Effect of an alternative differentiation medium on epithelial composition after ALI differentiation of nasal epithelial cells. (Top) Representative images of immunostaining for MUC5AC and Ac. Tub. on HNEC ALI cultures after full differentiation in the indicated media. Phalloidin was used to stain for actin. Nuclei were stained with DAPI and are shown in blue on the merge images. Scale bars, 30 μm. (Bottom) H&E staining of sections of paraffin-embedded epithelia. Scale bars, 100 μm. For each condition, one cell culture was performed, and two inserts were stained and imaged. Additional images are shown in Figure E13.

Figure 7.

Effect of cell culture inserts and differentiation media on epithelial composition after ALI differentiation of nasal epithelial cultures. (Top) Representative images of immunostaining on whole inserts for MUC5AC and Ac. Tub. on HNEC ALI cultures after full differentiation in the indicated media.
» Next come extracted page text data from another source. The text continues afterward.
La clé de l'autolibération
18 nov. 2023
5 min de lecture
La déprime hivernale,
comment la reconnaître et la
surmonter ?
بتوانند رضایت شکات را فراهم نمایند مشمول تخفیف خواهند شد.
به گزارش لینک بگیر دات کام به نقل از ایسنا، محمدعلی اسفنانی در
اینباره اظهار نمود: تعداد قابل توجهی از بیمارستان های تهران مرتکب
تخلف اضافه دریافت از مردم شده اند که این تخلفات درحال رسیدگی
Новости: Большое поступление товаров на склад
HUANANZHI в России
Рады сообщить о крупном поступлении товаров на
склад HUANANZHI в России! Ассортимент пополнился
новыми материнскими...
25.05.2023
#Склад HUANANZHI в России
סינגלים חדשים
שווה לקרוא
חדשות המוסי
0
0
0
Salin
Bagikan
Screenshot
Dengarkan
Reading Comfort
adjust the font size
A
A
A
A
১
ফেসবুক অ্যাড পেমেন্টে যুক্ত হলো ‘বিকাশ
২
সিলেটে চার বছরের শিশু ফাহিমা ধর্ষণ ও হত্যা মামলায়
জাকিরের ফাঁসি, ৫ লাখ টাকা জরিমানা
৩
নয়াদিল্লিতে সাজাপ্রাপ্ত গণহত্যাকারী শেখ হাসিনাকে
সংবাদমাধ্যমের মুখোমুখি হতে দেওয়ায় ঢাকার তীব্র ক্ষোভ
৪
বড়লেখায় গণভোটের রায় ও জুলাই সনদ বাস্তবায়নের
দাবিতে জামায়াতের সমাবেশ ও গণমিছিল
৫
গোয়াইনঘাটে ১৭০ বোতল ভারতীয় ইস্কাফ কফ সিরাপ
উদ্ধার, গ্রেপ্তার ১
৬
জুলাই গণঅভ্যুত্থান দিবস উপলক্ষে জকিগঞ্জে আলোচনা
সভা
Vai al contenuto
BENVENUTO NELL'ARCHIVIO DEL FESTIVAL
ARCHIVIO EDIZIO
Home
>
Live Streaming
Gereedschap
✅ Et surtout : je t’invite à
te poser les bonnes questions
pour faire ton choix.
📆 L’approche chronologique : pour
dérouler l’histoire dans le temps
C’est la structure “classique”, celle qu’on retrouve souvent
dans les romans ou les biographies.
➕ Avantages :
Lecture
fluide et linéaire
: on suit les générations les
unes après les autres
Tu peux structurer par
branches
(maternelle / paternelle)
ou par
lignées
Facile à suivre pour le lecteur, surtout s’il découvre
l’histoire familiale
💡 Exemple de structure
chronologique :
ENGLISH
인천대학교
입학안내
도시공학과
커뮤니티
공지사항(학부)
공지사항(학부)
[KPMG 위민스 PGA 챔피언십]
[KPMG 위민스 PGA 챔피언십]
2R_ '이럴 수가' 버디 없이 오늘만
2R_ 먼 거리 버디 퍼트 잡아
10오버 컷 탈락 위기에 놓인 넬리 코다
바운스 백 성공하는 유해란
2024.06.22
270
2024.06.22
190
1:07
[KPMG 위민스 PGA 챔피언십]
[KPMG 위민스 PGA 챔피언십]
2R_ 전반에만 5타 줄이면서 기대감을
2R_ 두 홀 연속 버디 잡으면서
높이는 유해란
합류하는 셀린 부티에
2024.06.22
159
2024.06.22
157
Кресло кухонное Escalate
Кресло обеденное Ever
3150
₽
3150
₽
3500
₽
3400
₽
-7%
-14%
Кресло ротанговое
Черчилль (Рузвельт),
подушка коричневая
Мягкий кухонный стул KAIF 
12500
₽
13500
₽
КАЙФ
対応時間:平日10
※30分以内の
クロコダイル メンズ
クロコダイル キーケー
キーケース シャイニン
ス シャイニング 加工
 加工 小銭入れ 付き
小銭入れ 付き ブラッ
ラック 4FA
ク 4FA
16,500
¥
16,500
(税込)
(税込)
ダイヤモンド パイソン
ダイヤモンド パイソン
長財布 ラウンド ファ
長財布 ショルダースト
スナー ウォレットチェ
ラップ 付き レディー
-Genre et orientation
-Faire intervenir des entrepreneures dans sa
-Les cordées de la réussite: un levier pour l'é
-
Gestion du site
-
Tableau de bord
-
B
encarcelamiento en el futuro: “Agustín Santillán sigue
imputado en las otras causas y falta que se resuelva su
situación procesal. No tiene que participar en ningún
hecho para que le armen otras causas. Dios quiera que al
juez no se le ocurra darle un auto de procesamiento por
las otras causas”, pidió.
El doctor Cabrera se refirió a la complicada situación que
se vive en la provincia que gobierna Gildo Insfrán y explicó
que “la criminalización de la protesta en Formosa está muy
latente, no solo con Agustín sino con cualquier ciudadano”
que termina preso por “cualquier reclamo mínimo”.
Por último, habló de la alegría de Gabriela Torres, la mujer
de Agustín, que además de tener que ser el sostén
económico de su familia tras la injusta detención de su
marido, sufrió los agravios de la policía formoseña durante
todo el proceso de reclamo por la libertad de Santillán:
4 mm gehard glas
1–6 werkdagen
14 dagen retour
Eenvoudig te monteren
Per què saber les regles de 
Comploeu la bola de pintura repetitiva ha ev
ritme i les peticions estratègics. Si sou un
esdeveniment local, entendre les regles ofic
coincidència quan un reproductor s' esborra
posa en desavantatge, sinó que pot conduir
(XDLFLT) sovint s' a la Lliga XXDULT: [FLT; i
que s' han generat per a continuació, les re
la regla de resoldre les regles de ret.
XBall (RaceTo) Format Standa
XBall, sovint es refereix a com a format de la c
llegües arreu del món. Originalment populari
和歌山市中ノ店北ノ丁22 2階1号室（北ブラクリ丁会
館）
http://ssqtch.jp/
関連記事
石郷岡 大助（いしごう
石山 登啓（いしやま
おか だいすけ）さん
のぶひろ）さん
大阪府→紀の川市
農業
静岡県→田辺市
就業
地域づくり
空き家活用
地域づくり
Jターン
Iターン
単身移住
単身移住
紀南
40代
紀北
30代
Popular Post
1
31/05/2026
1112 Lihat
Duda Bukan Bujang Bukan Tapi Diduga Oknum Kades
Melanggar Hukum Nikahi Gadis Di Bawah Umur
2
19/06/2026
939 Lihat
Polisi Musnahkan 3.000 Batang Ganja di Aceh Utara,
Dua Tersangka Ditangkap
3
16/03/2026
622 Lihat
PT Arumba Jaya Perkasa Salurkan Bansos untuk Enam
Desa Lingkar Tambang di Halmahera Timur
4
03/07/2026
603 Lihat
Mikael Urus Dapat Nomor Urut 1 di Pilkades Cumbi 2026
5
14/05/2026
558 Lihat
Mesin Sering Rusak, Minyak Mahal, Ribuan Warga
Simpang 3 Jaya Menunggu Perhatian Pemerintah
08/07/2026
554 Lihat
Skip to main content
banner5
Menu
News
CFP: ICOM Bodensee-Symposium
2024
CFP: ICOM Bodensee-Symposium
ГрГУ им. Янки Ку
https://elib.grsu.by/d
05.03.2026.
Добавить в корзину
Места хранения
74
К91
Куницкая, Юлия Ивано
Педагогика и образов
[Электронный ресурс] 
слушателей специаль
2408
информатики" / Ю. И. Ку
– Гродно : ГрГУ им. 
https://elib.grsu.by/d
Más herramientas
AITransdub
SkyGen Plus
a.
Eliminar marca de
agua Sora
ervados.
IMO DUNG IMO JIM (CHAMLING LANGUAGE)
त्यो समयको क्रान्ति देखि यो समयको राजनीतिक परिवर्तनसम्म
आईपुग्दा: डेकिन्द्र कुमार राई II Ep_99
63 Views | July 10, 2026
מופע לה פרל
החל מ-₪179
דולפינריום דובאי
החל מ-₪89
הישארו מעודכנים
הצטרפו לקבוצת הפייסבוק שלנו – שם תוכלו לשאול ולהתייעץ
Scale bars, 30 μm. (Middle) Representative images of immunostaining on sections of inserts for MUC5AC and Ac. Tub. on ALI cultures after full differentiation in the indicated media. Scale bars, 30 μm. (Bottom) Representative images of H&E staining of sections of paraffin-embedded inserts. Scale bars, 100 μm. For each condition, two inserts were stained and imaged.